Abhinav Pathak氏、Charlie Hu氏、Ming Zhang氏、3人の研究者はEprofと呼ぶスマートフォン・アプリ向けのEnergy Profilerツールを開発し、Angry BirdsやFacebook、Webブラウザなど、Androidスマートフォンで人気の高いアプリが電力を消費する様子を分析した。その結果、広告を表示する無料アプリではサードパーティの広告モジュールが最大75%を消費していることが判った。内訳は、ロケーションなどユーザーデータのトラッキングが全体の20-30% (NYTimesなど)、TCPソケットの終了に10-50%(ブラウザでのGoogle検索、Angry Birds、NYTimes、Maquestなど)となっている。この結果を受けてNewScientistは「たった1本のアプリの動作だけでも90分ほどで電話のバッテリーが空になる可能性がある」と指摘している。

RovioのAngry Birds

例えばAngry Birdsの場合、ゲームの表示や動作に使われている電力はわずか20%だ。
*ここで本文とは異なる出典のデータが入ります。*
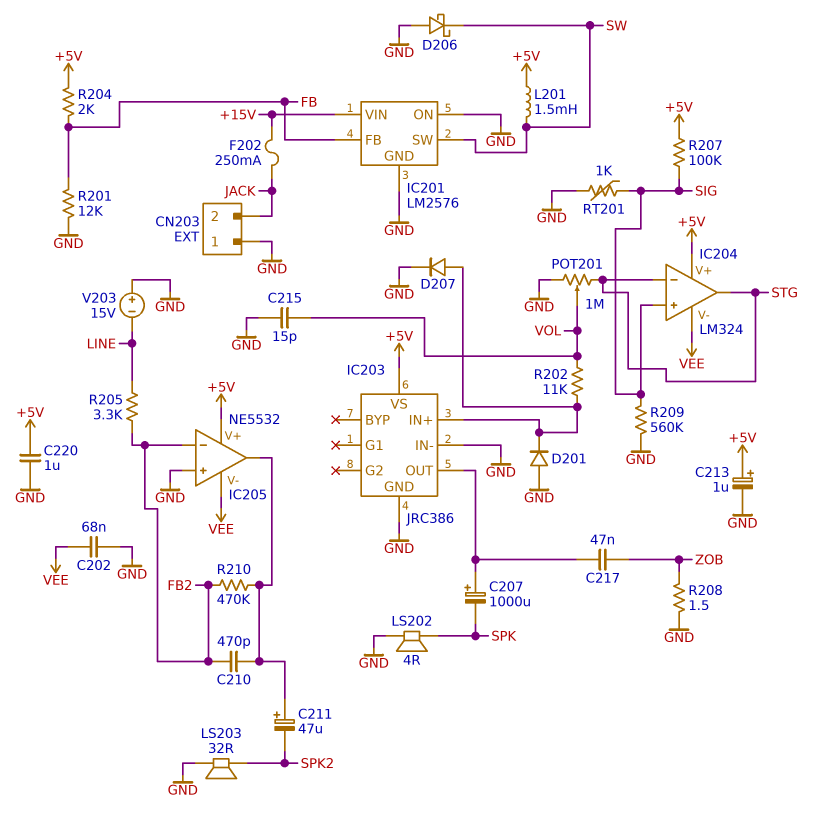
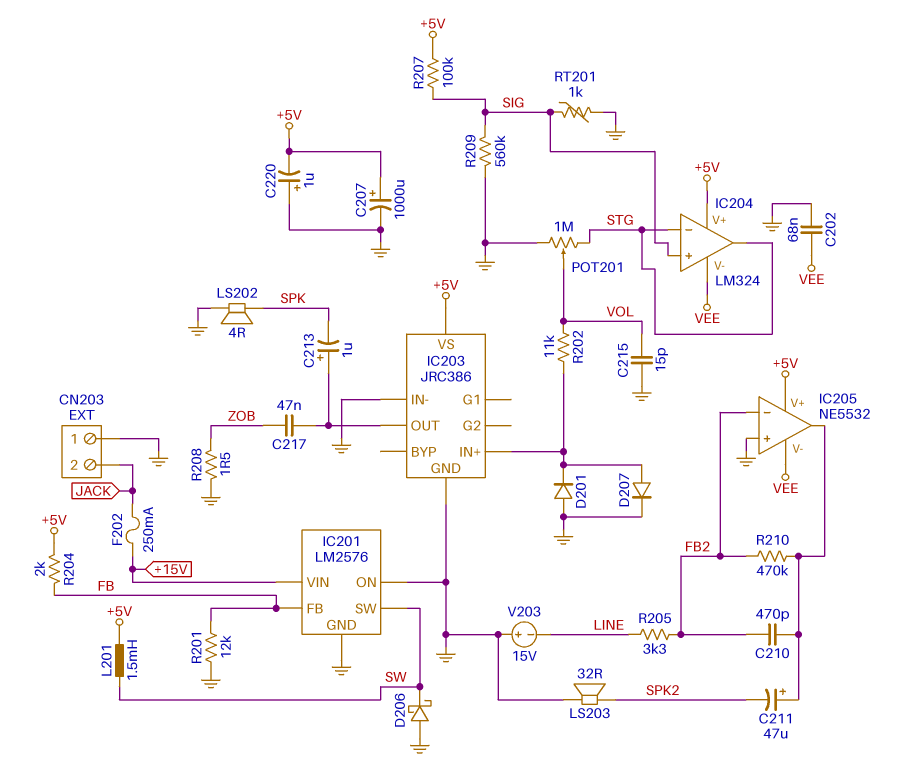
C207: 1000uF (plus IC203/OUT, minus SPK) -> 1000uF (plus +5V, minus GND)
C213: 1uF (plus +5V, minus GND) -> 1uF (plus IC203/OUT, minus SPK)
C220: 1uF (+5V, GND) -> 1uF (plus GND, minus +5V)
残りは、FlurryによるGPSを用いたユーザーの位置の特定/データアップロード、3G回線を通じた位置ベースの広告のダウンロードが45%。またデータ転送が短時間で完了しても3Gチップはソケットを終了させるのに10秒程度は動作するため、そうした"tail energy"の消費が28%を占める。他のアプリでもI/Oに費やされる電力が大きく、Free Chessが77%、NYTimesが67%、MapQuestが72%となっている。

研究プロジェクトを率いたAbhinav Pathak氏は、電力消費の効率性を損なう"wakelock bugs"の存在を指摘している。Eprofを用いてスマートフォン・アプリの電力消費の大きな部分を占めるI/Oの状態を分析し、最適化させるソリューションを見つけ出すことで電力の浪費を軽減できるとしている。